Another former employee fired by Tennant, Gordon Griffith, whom SI retained as a consultant in the early stages of preparing this report, was Tennant's chief assistant in administering the NFL program. On June 21, 1988, 19 days after praising him in a letter of recommendation to the director of the California Department of Corrections, Tennant dismissed Griffith; Griffith says that Tennant had asked him to keep tabs on the conduct and choice of companions of NFL and Dodger players and was unhappy when Griffith became uncomfortable with the ethics of this assignment. Griffith is the defendant in a criminal harassment action in Los Angeles County Municipal Court in which Tennant, who claims that Griffith threatened him on the phone in an effort to collect back pay, is the complainant. The case is scheduled to go to trial on Aug. 7. Griffith's attorney, Suzanne Tom, says Tennant telephoned her on April 17 and 18, offering to withdraw the complaint against Griffith—the trial originally had been scheduled for April 18—if Griffith would sign a statement saying that he agreed to disavow anything he may have told SI in connection with this report. Griffith refused.

Tennant is accused by former employees of, among other things,

1) Signing blank dosing sheets, which are similar to prescription forms, for issuing methadone to patients.

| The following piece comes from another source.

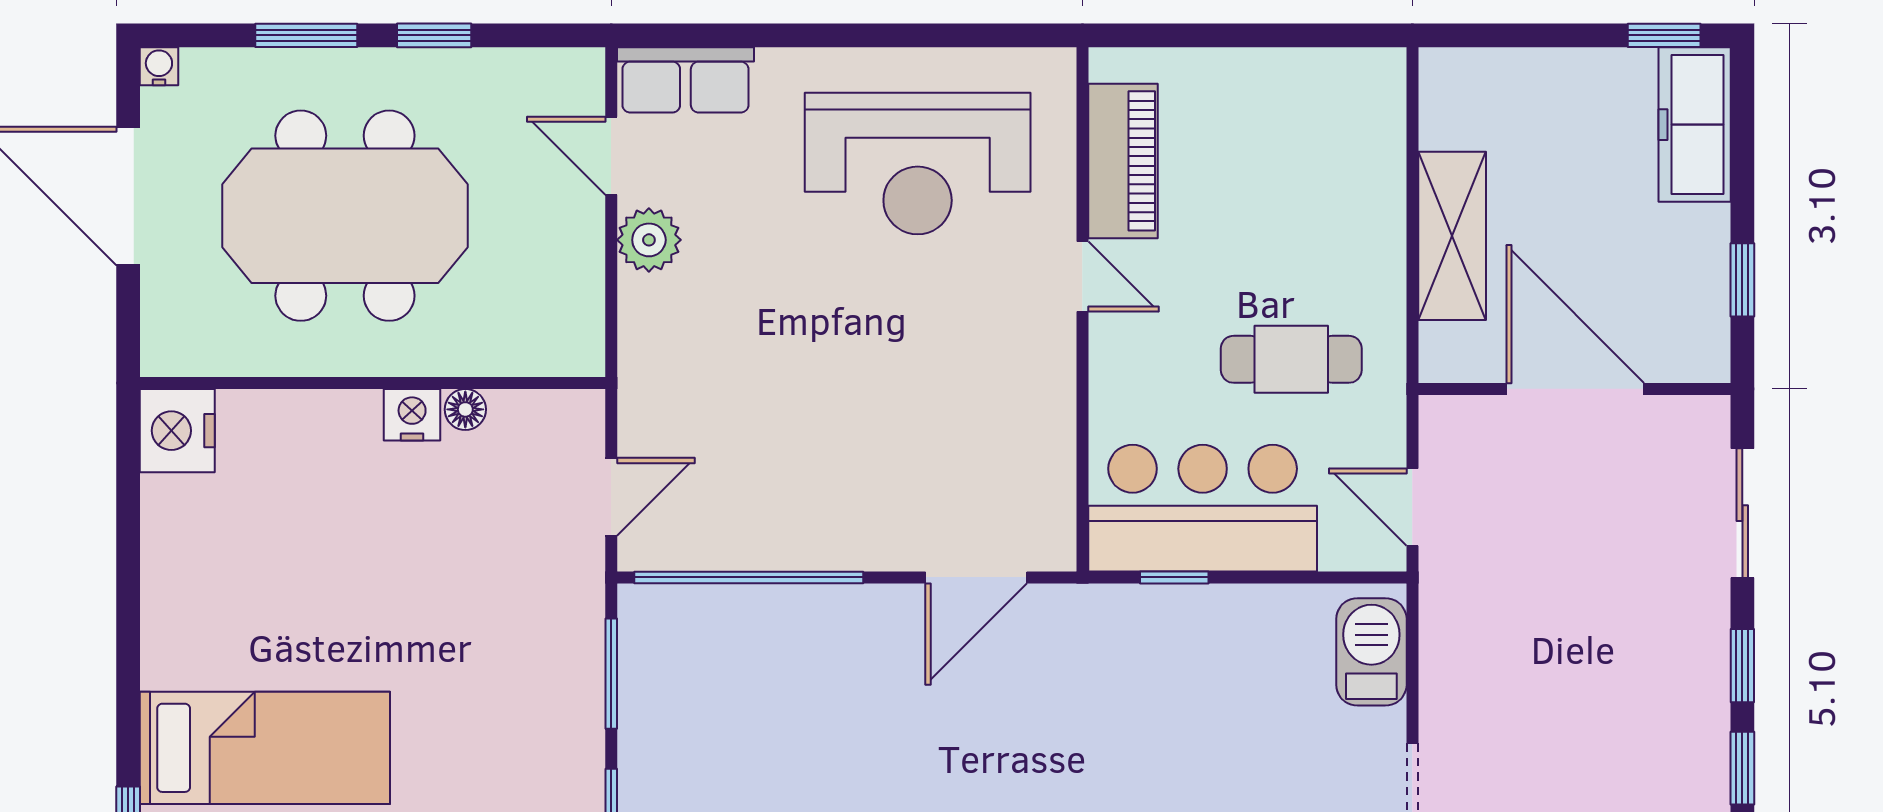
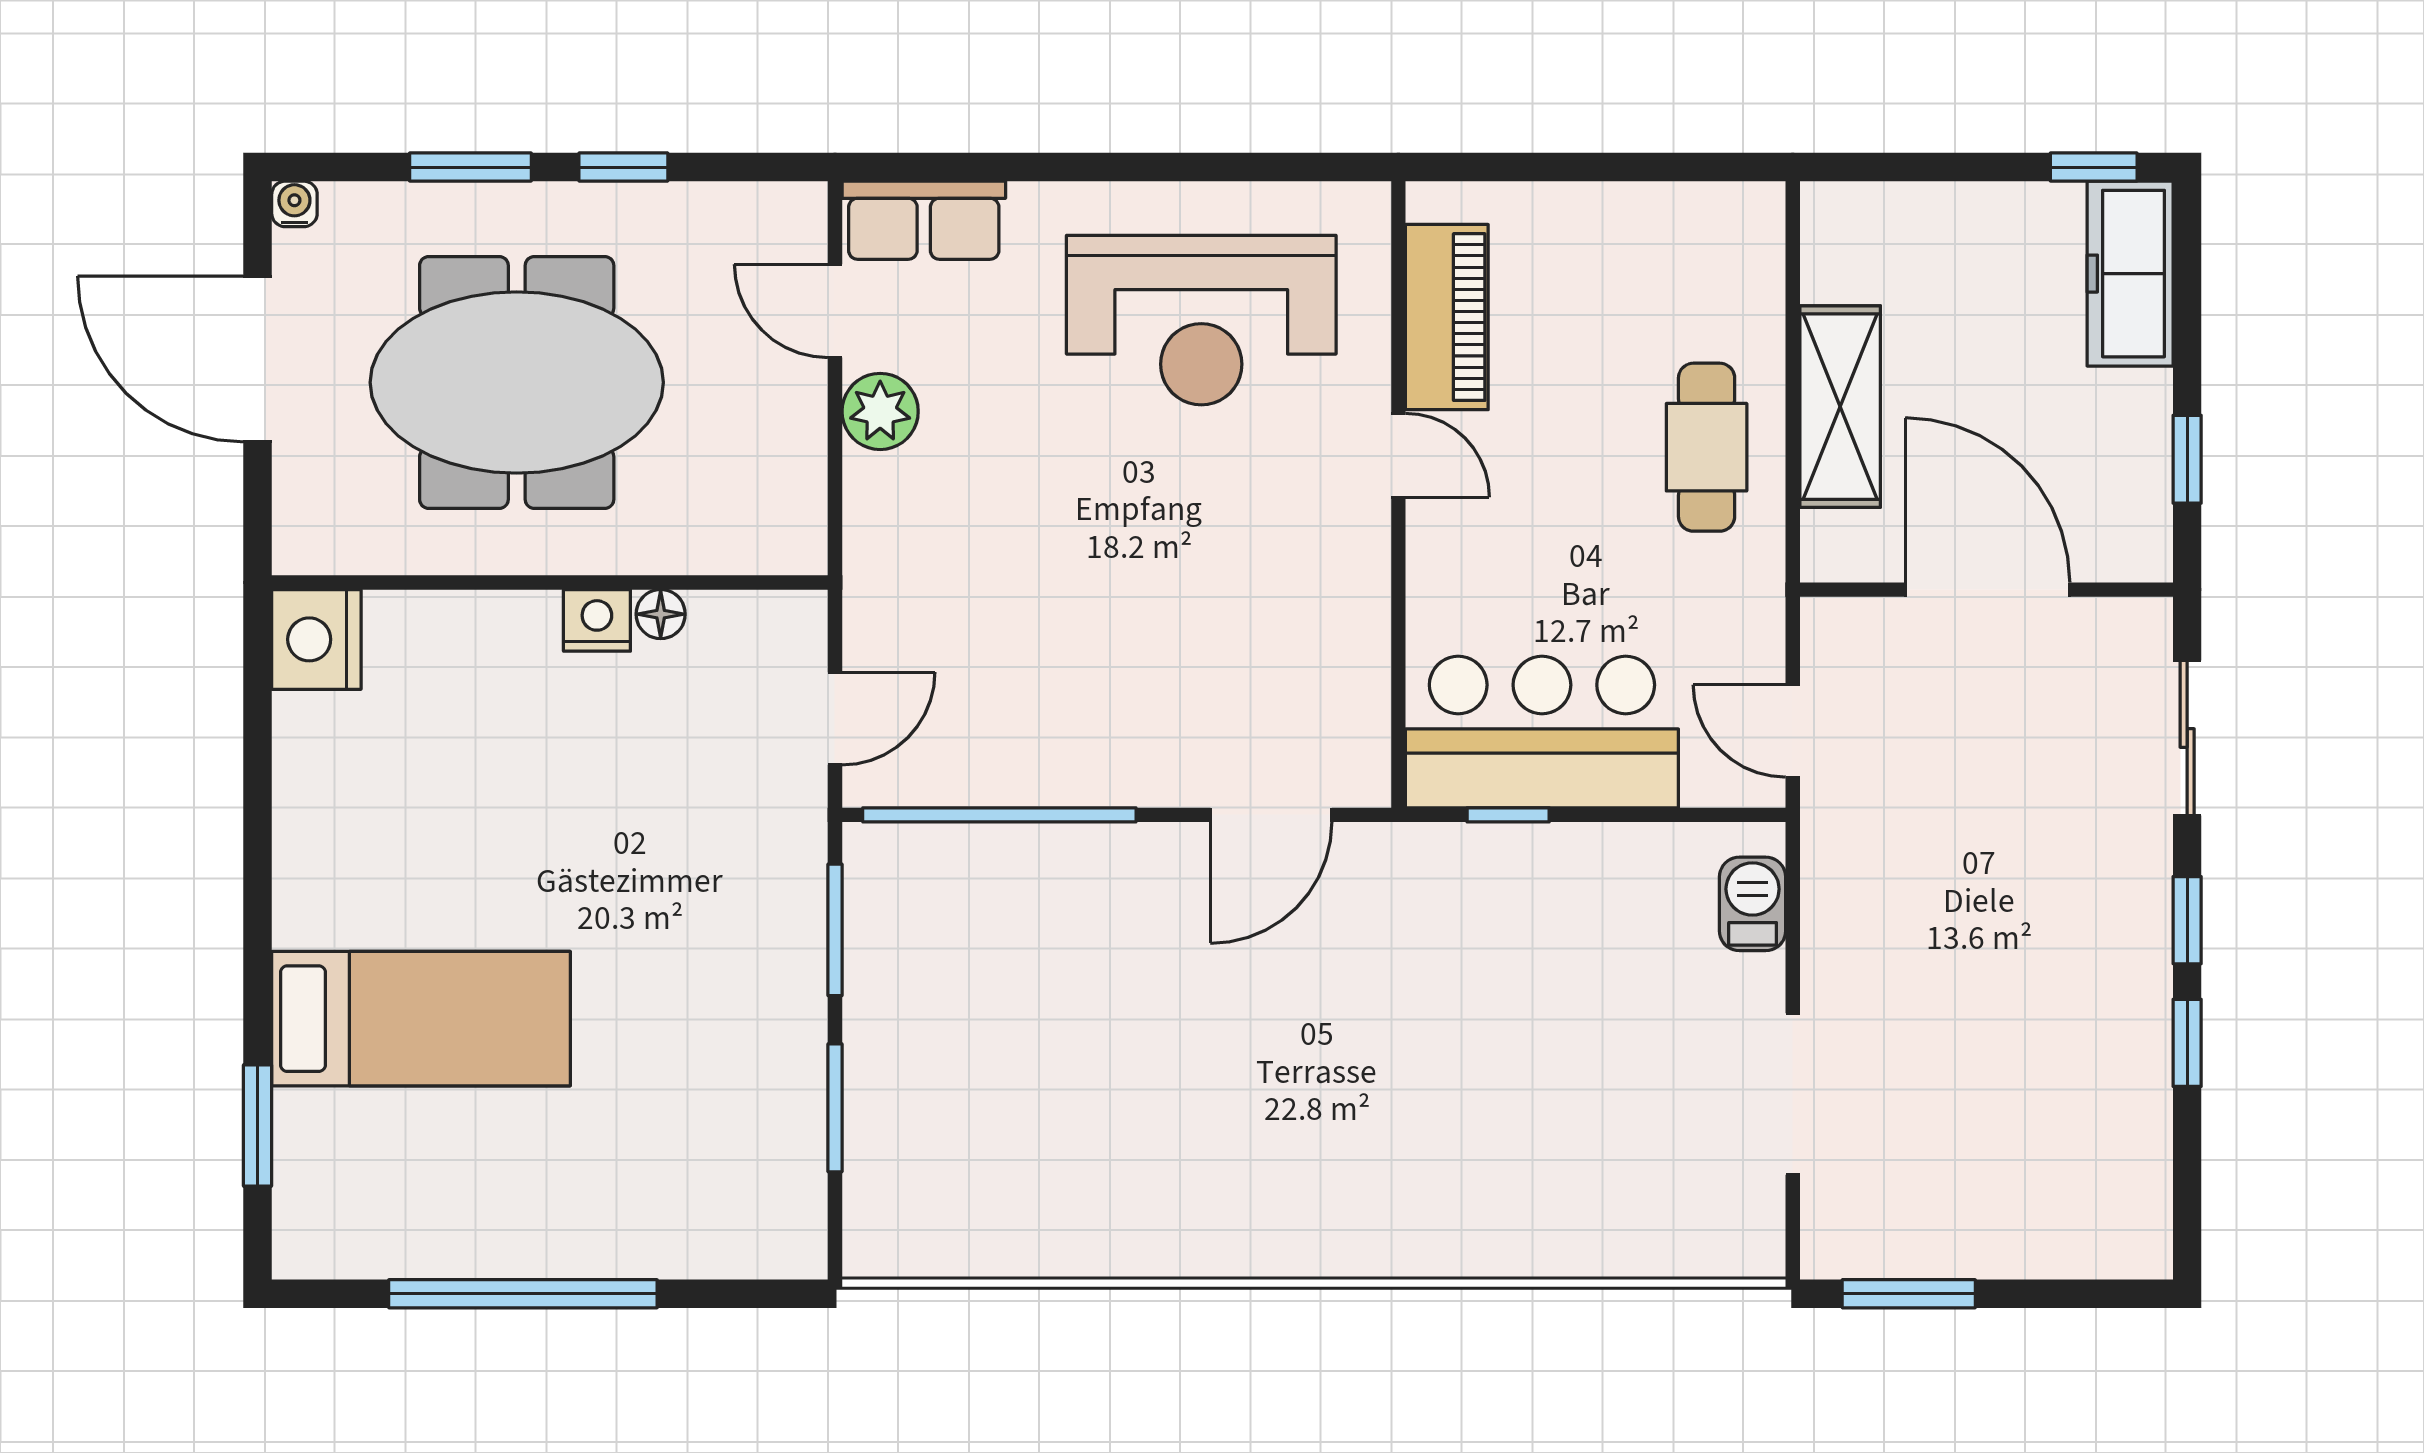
cafe table: (1291, 359) -> (1707, 447), moved, turned 90
barbecue: (1371, 652) -> (1753, 904), width x0.73, depth x0.79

2) Instructing a bookkeeper to submit trumped-up bills to Medi-Cal, the state medical assistance plan, and to bill the state for medical tests for detoxification patients "whether that patient needs the test or not." (One former employee says Tennant called this "creative bookkeeping.")

3) Giving patients high dosages of methadone. ("This was conducive to keeping up revenues," says one source. "Some were so loaded, you wondered how they were going to be functional.")

4) Providing inadequate counseling sessions to methadone patients and misrepresenting the extent of such sessions in patients' records. (One former employee says, "Dr. Tennant said to make up things for the counseling notes.")

5) Meeting government staffing requirements by submitting a budget indicating that a CHP clinic had more trained counselors than it actually had, and by promoting a courier to lab technician even though the courier lacked proper training.

6) Telling employees that "there's no such thing as confidentiality in a drug program. They all know each other," and entertaining members of his clinic staffs with gossip about athletes he was treating for drug use. ("At lunch or in the office, he would tell the staff what players were doing what," says one former employee. "He named names.")

7) Giving law-enforcement officials information they sought about CHP patients, an apparent violation of federal regulations governing confidentiality. ("You always tell the police whatever they want to know," a former employee quotes Tennant as saying.)

In a 1986 arbitrator's hearing, NFL commissioner Pete Rozelle said the league hired Tennant because of "the research that my staff had done" and because he was "highly regarded in the field." Last week NFL officials said they had no knowledge of allegations of wrongdoing leveled at Tennant by anyone. Told by SI of Tennant's difficulties with government agencies and of abuses cited by former employees, NFL publicity director Joe Browne said, "Charges are a dime a dozen." Executive vice-president Jay Moyer said that the league was satisfied with Tennant's performance and that the drug adviser "has done a lot of good things."

But a physician who once worked for Tennant disagrees. "I consider him unethical and hypocritical," he says. "I found that his medical practice was guided by what money could be brought in."